Stress: The Cause of Your Pain?

Stress has been linked to chronic diseases and disorders, but how can it be affecting those aches and pains you are experiencing.

Stress is the body's response to being overwhelmed by the outside world.  As many of you already know most of the chronic diseases and disorders talked about in the news lately are either caused or made worse by stress.  Times are tough right now, we are all working harder than ever and receiving less for our efforts.  Forget about the financial stress many Americans are under, think about the stress related to family, school and/or work encountered every day.  Stress itself doesn’t cause problems; it's the way we handle the stress that causes problems. 

The muscles in your lower back, neck, shoulders and buttocks tend to tighten into a hunched, defensive posture as if you’re protecting yourself from life’s blows.  These tightened muscles reduce blood flow to the area and alter biomechanics, making muscles more prone to strain and pain.  This decreased blood flow also decreases the amount of oxygen received by the muscle, leading to microscopic scar tissue formation.  Many times I am asked by patients “how did this pain come out of nowhere? What did I do to myself?”  My answer usually is that this one incident is the proverbially straw that broke the camel’s back.   Injury has been brewing for a while; you need to remember pain is a warning sign from the body, sometimes we don’t feel it until substantial injury has occurred.    

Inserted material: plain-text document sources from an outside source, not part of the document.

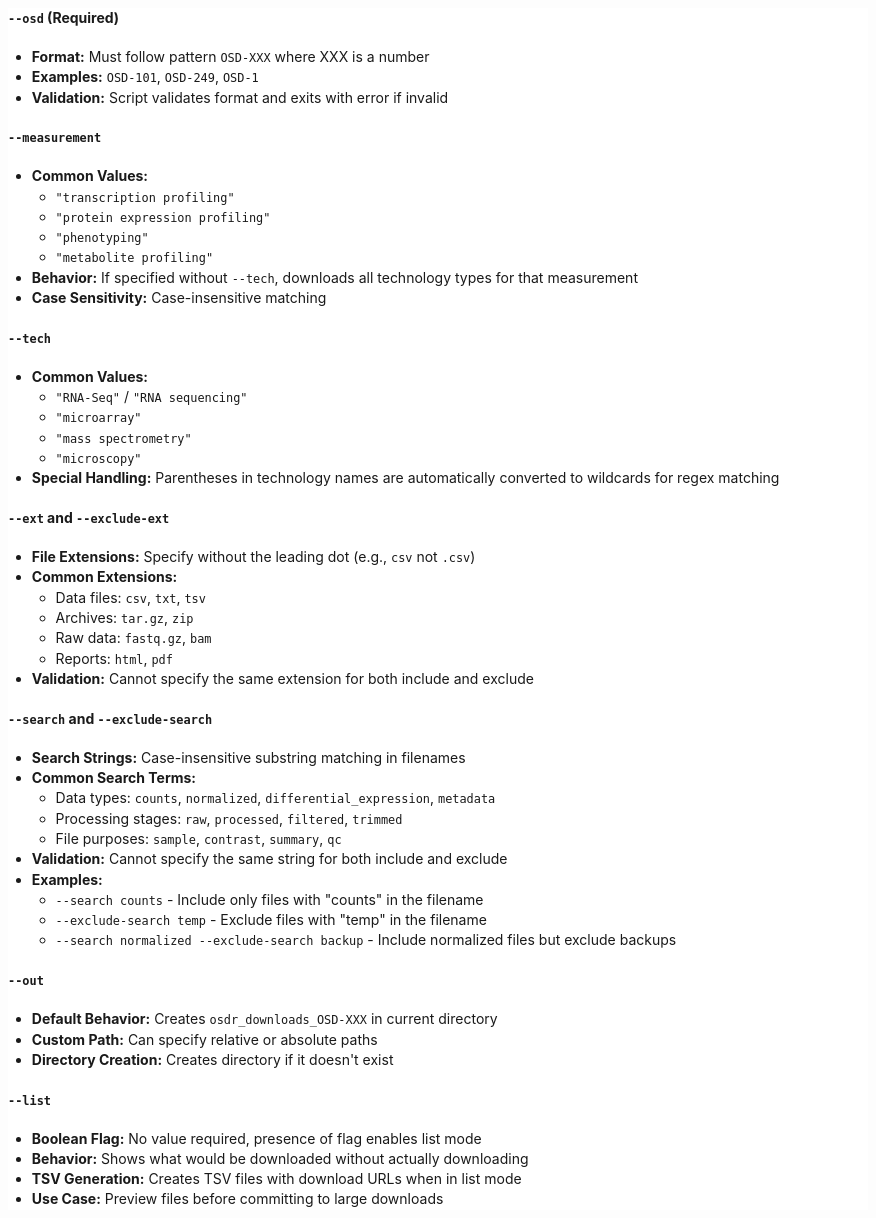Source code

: #### `--osd` (Required)
- **Format:** Must follow pattern `OSD-XXX` where XXX is a number
- **Examples:** `OSD-101`, `OSD-249`, `OSD-1`
- **Validation:** Script validates format and exits with error if invalid

#### `--measurement`
- **Common Values:**
  - `"transcription profiling"`
  - `"protein expression profiling"`
  - `"phenotyping"`
  - `"metabolite profiling"`
- **Behavior:** If specified without `--tech`, downloads all technology types for that measurement
- **Case Sensitivity:** Case-insensitive matching

#### `--tech`
- **Common Values:**
  - `"RNA-Seq"` / `"RNA sequencing"`
  - `"microarray"`
  - `"mass spectrometry"`
  - `"microscopy"`
- **Special Handling:** Parentheses in technology names are automatically converted to wildcards for regex matching

#### `--ext` and `--exclude-ext`
- **File Extensions:** Specify without the leading dot (e.g., `csv` not `.csv`)
- **Common Extensions:**
  - Data files: `csv`, `txt`, `tsv`
  - Archives: `tar.gz`, `zip`
  - Raw data: `fastq.gz`, `bam`
  - Reports: `html`, `pdf`
- **Validation:** Cannot specify the same extension for both include and exclude

#### `--search` and `--exclude-search`
- **Search Strings:** Case-insensitive substring matching in filenames
- **Common Search Terms:**
  - Data types: `counts`, `normalized`, `differential_expression`, `metadata`
  - Processing stages: `raw`, `processed`, `filtered`, `trimmed`
  - File purposes: `sample`, `contrast`, `summary`, `qc`
- **Validation:** Cannot specify the same string for both include and exclude
- **Examples:**
  - `--search counts` - Include only files with "counts" in the filename
  - `--exclude-search temp` - Exclude files with "temp" in the filename
  - `--search normalized --exclude-search backup` - Include normalized files but exclude backups

#### `--out`
- **Default Behavior:** Creates `osdr_downloads_OSD-XXX` in current directory
- **Custom Path:** Can specify relative or absolute paths
- **Directory Creation:** Creates directory if it doesn't exist

#### `--list`
- **Boolean Flag:** No value required, presence of flag enables list mode
- **Behavior:** Shows what would be downloaded without actually downloading
- **TSV Generation:** Creates TSV files with download URLs when in list mode
- **Use Case:** Preview files before committing to large downloads

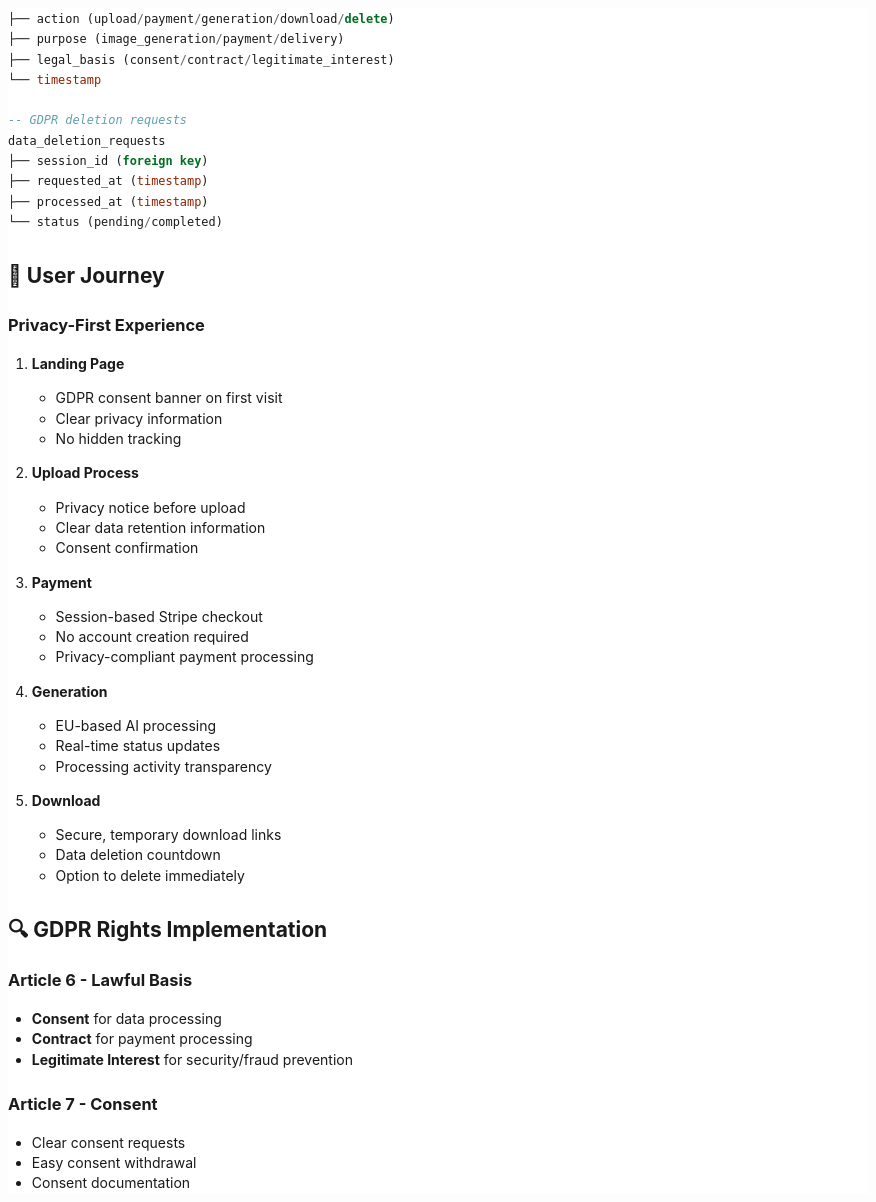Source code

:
 ```sql
├── action (upload/payment/generation/download/delete)
├── purpose (image_generation/payment/delivery)
├── legal_basis (consent/contract/legitimate_interest)
└── timestamp

-- GDPR deletion requests
data_deletion_requests
├── session_id (foreign key)
├── requested_at (timestamp)
├── processed_at (timestamp)
└── status (pending/completed)
```

## 🎯 User Journey

### Privacy-First Experience

1. **Landing Page**
   - GDPR consent banner on first visit
   - Clear privacy information
   - No hidden tracking

2. **Upload Process**
   - Privacy notice before upload
   - Clear data retention information
   - Consent confirmation

3. **Payment**
   - Session-based Stripe checkout
   - No account creation required
   - Privacy-compliant payment processing

4. **Generation**
   - EU-based AI processing
   - Real-time status updates
   - Processing activity transparency

5. **Download**
   - Secure, temporary download links
   - Data deletion countdown
   - Option to delete immediately

## 🔍 GDPR Rights Implementation

### Article 6 - Lawful Basis
- **Consent** for data processing
- **Contract** for payment processing
- **Legitimate Interest** for security/fraud prevention

### Article 7 - Consent
- Clear consent requests
- Easy consent withdrawal
- Consent documentation
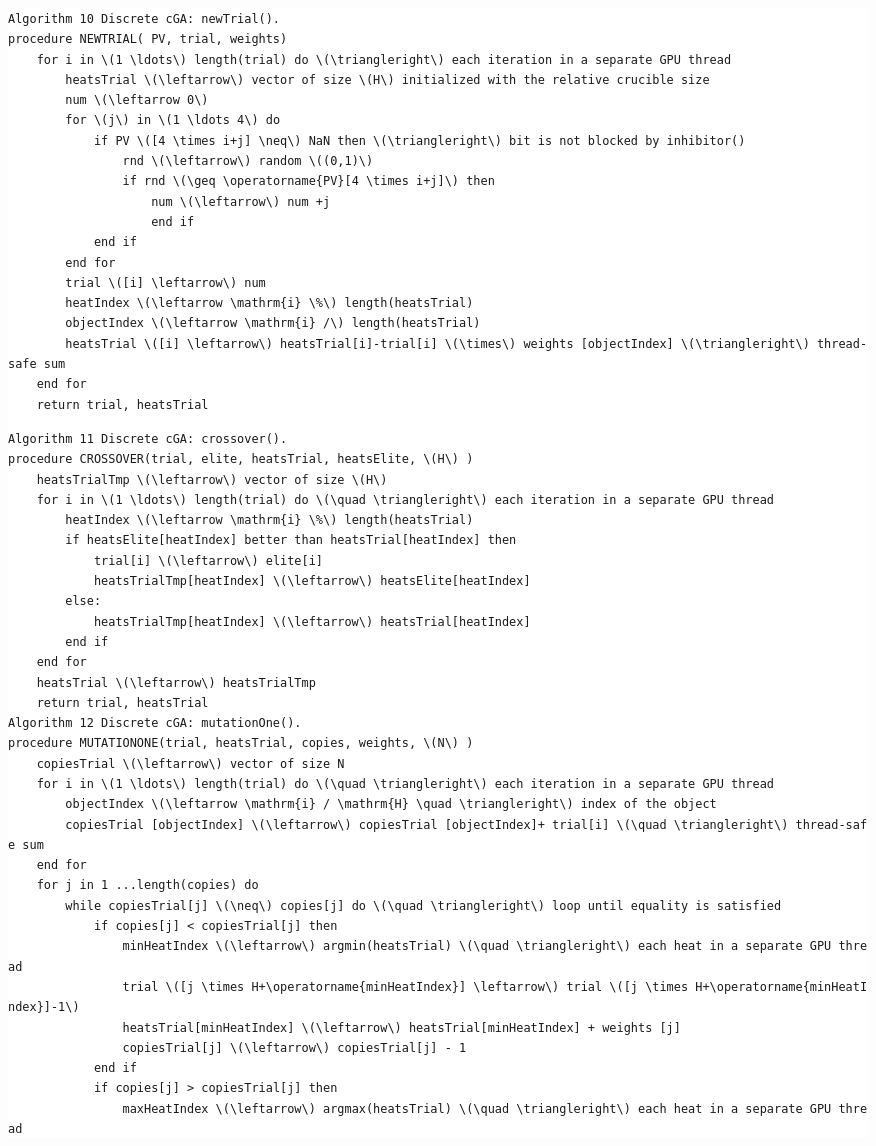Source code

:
 ```
Algorithm 10 Discrete cGA: newTrial().
procedure NEWTRIAL( PV, trial, weights)
    for i in \(1 \ldots\) length(trial) do \(\triangleright\) each iteration in a separate GPU thread
        heatsTrial \(\leftarrow\) vector of size \(H\) initialized with the relative crucible size
        num \(\leftarrow 0\)
        for \(j\) in \(1 \ldots 4\) do
            if PV \([4 \times i+j] \neq\) NaN then \(\triangleright\) bit is not blocked by inhibitor()
                rnd \(\leftarrow\) random \((0,1)\)
                if rnd \(\geq \operatorname{PV}[4 \times i+j]\) then
                    num \(\leftarrow\) num +j
                    end if
            end if
        end for
        trial \([i] \leftarrow\) num
        heatIndex \(\leftarrow \mathrm{i} \%\) length(heatsTrial)
        objectIndex \(\leftarrow \mathrm{i} /\) length(heatsTrial)
        heatsTrial \([i] \leftarrow\) heatsTrial[i]-trial[i] \(\times\) weights [objectIndex] \(\triangleright\) thread-safe sum
    end for
    return trial, heatsTrial
```

```
Algorithm 11 Discrete cGA: crossover().
procedure CROSSOVER(trial, elite, heatsTrial, heatsElite, \(H\) )
    heatsTrialTmp \(\leftarrow\) vector of size \(H\)
    for i in \(1 \ldots\) length(trial) do \(\quad \triangleright\) each iteration in a separate GPU thread
        heatIndex \(\leftarrow \mathrm{i} \%\) length(heatsTrial)
        if heatsElite[heatIndex] better than heatsTrial[heatIndex] then
            trial[i] \(\leftarrow\) elite[i]
            heatsTrialTmp[heatIndex] \(\leftarrow\) heatsElite[heatIndex]
        else:
            heatsTrialTmp[heatIndex] \(\leftarrow\) heatsTrial[heatIndex]
        end if
    end for
    heatsTrial \(\leftarrow\) heatsTrialTmp
    return trial, heatsTrial
Algorithm 12 Discrete cGA: mutationOne().
procedure MUTATIONONE(trial, heatsTrial, copies, weights, \(N\) )
    copiesTrial \(\leftarrow\) vector of size N
    for i in \(1 \ldots\) length(trial) do \(\quad \triangleright\) each iteration in a separate GPU thread
        objectIndex \(\leftarrow \mathrm{i} / \mathrm{H} \quad \triangleright\) index of the object
        copiesTrial [objectIndex] \(\leftarrow\) copiesTrial [objectIndex]+ trial[i] \(\quad \triangleright\) thread-safe sum
    end for
    for j in 1 ...length(copies) do
        while copiesTrial[j] \(\neq\) copies[j] do \(\quad \triangleright\) loop until equality is satisfied
            if copies[j] < copiesTrial[j] then
                minHeatIndex \(\leftarrow\) argmin(heatsTrial) \(\quad \triangleright\) each heat in a separate GPU thread
                trial \([j \times H+\operatorname{minHeatIndex}] \leftarrow\) trial \([j \times H+\operatorname{minHeatIndex}]-1\)
                heatsTrial[minHeatIndex] \(\leftarrow\) heatsTrial[minHeatIndex] + weights [j]
                copiesTrial[j] \(\leftarrow\) copiesTrial[j] - 1
            end if
            if copies[j] > copiesTrial[j] then
                maxHeatIndex \(\leftarrow\) argmax(heatsTrial) \(\quad \triangleright\) each heat in a separate GPU thread
```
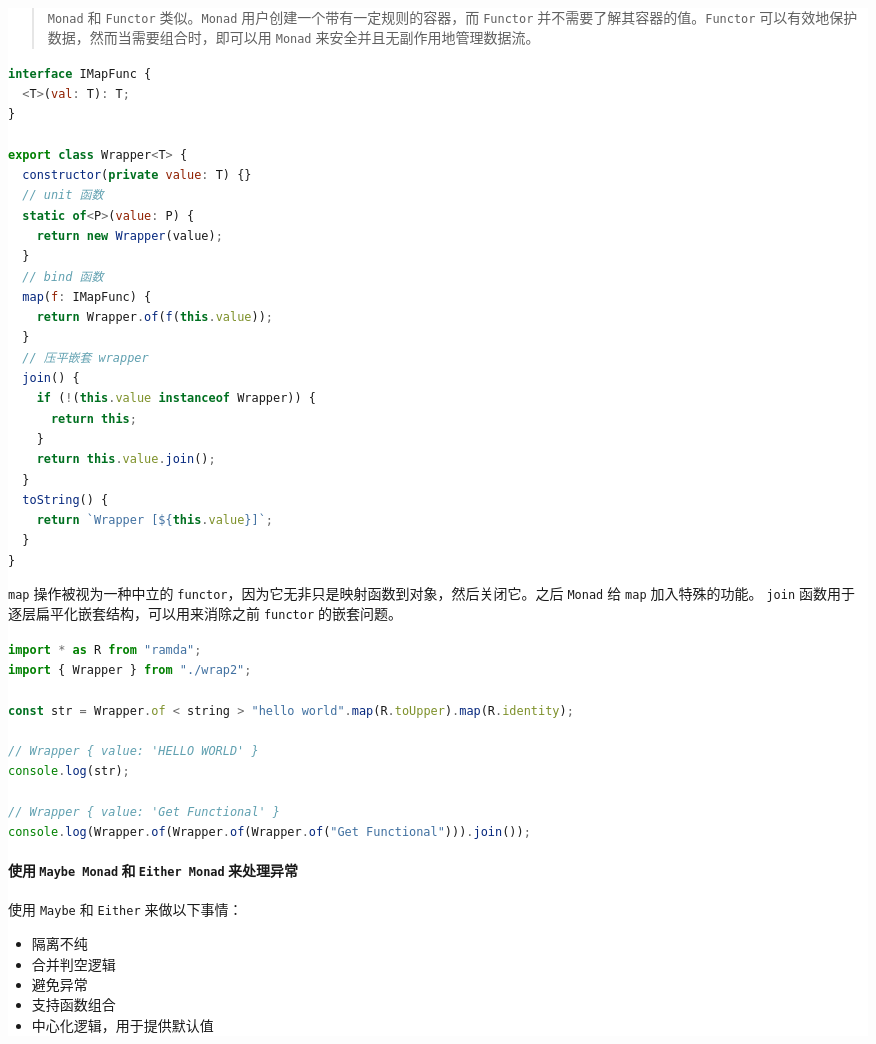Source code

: > `Monad` 和 `Functor` 类似。`Monad` 用户创建一个带有一定规则的容器，而 `Functor` 并不需要了解其容器的值。`Functor` 可以有效地保护数据，然而当需要组合时，即可以用 `Monad` 来安全并且无副作用地管理数据流。

```js
interface IMapFunc {
  <T>(val: T): T;
}

export class Wrapper<T> {
  constructor(private value: T) {}
  // unit 函数
  static of<P>(value: P) {
    return new Wrapper(value);
  }
  // bind 函数
  map(f: IMapFunc) {
    return Wrapper.of(f(this.value));
  }
  // 压平嵌套 wrapper
  join() {
    if (!(this.value instanceof Wrapper)) {
      return this;
    }
    return this.value.join();
  }
  toString() {
    return `Wrapper [${this.value}]`;
  }
}
```

`map` 操作被视为一种中立的 `functor`，因为它无非只是映射函数到对象，然后关闭它。之后 `Monad` 给 `map` 加入特殊的功能。
`join` 函数用于逐层扁平化嵌套结构，可以用来消除之前 `functor` 的嵌套问题。

```js
import * as R from "ramda";
import { Wrapper } from "./wrap2";

const str = Wrapper.of < string > "hello world".map(R.toUpper).map(R.identity);

// Wrapper { value: 'HELLO WORLD' }
console.log(str);

// Wrapper { value: 'Get Functional' }
console.log(Wrapper.of(Wrapper.of(Wrapper.of("Get Functional"))).join());
```

#### 使用 `Maybe Monad` 和 `Either Monad` 来处理异常

使用 `Maybe` 和 `Either` 来做以下事情：

- 隔离不纯
- 合并判空逻辑
- 避免异常
- 支持函数组合
- 中心化逻辑，用于提供默认值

Next time you are stressed out, try to take note of your posture.  You may notice your shoulders up by your ears; this is a stress response many people don’t realize.    Stress seems to gravitate to previously injured areas or “problem spots” and there have been numerous studies that correlate stress with chronic pain.  

Now what to do when you are feeling stressed out?  RELAX! I know it is hard for many of us.  Relaxed, deep breathing is the best remedy when that stressed-out feeling hits.   Here is a good tip for stress reduction:

  • Breathing exercise: Perform 5-10 minutes daily.  Find a quite place to be in a comfortable position either seated in a chair or lying down.  Close your eyes and focus on your breath.  Concentrate on the in-breath and then on the out-breath.  The rhythm should be regular and relaxed, you may be able to feel your belly rise and fall with each breath.  Every time your mind starts to wander, bring it back to the breath.  Don’t get frustrated, it may take a few times to really get this relaxed breathing down.  Your mind is used to going 100 miles an hour and your breaths are probably used to being shallow.

This breathing technique may not work for everyone, some people may need to lace up the sneakers and go for a three mile run to clear their head.  It is important to find what your de-stresser is and partake in it regularly.  For many people it may not easy to slow down and relax, but the more conscious and aware you are of your stress, the more likely you are to do something about it.  You need to, YOUR health depends on it!